Dataset curation and dataset publication

Does anyone have resources on data collection best practices, in particular of image datasets?

Also, any articles from industry companies on the advantages and disadvantages of publishing datasets?

Thank you!

I haven’t found a single source that covers this well but I’d recommend reading Datasheets for Datasets: [1803.09010] Datasheets for Datasets if you haven’t already. This covers the publication part but a lot of it is also relevant for collecting data that won’t be made public.

It might also be worth looking at the huggingface datasets which try and implement that paper: Hugging Face – The AI community building the future.. The quality of documentation varies a bunch but it might give some examples of good and less good documentation.

There is some discussion of creating training data as part of the full stack deep learning course that might also be worth looking at.

I’d also love to see more resources on this. I’ve found a lot of the discussion of this focuses quite a bit of the technicalities and less on the broader goals and approaches.

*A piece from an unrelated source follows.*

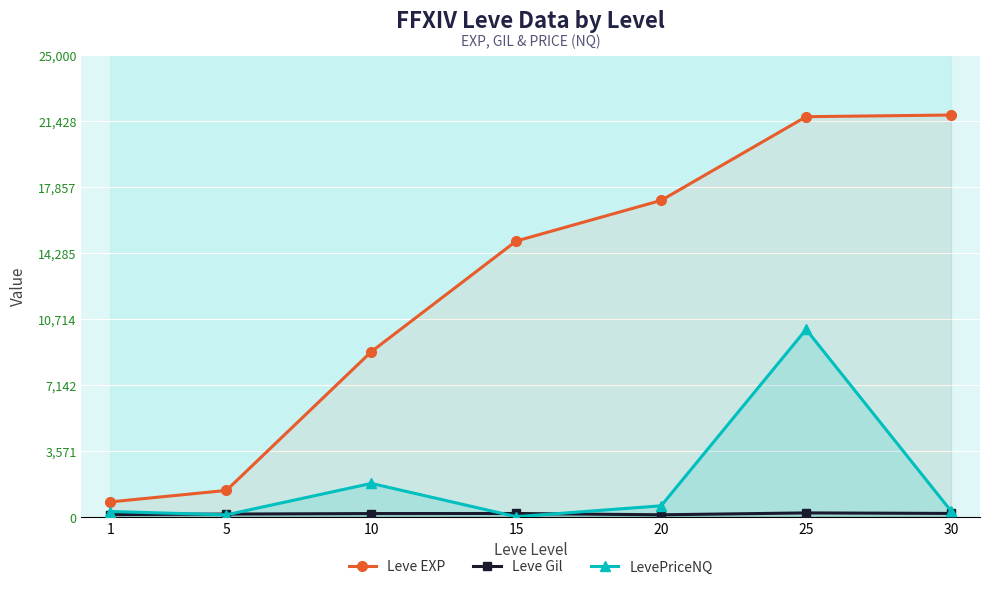

Does the chart display data point markers on the line(s)?

Yes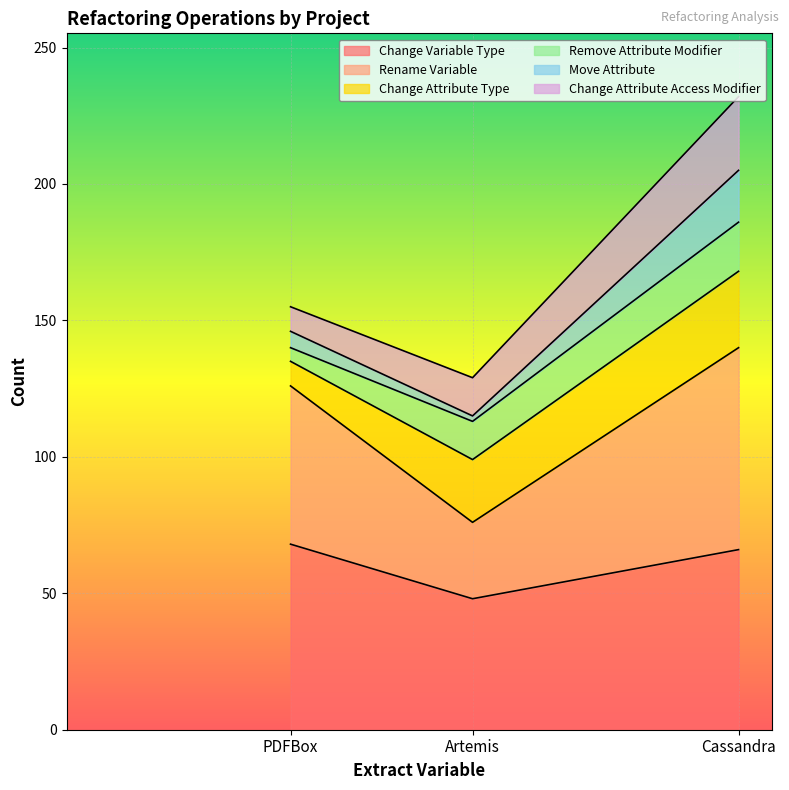

What is the highest value of the Change Variable Type series?

68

If you are looking for a known source to get an image dataset resource then I think the first name that comes into mind is Kaggle. Similarly, you can also curate such images from royalty-free image resources Labelme or Google’s Open Images. However, your plan is about using the client’s image datasets for mobile applications then it is better to go with a secure database. For my mobile applications, I usually prefer databases like Postgres, MySQL and AWS DynamoDB to get more secure data collection.

Similarly, if we talk about the pros and cons of publishing datasets then clients’ datasets use RAM that’s why they are fast and permits you to utilize indexes on the fly. On the contrary, if we talk about the cons then I think its single-user feature could be a con in many cases.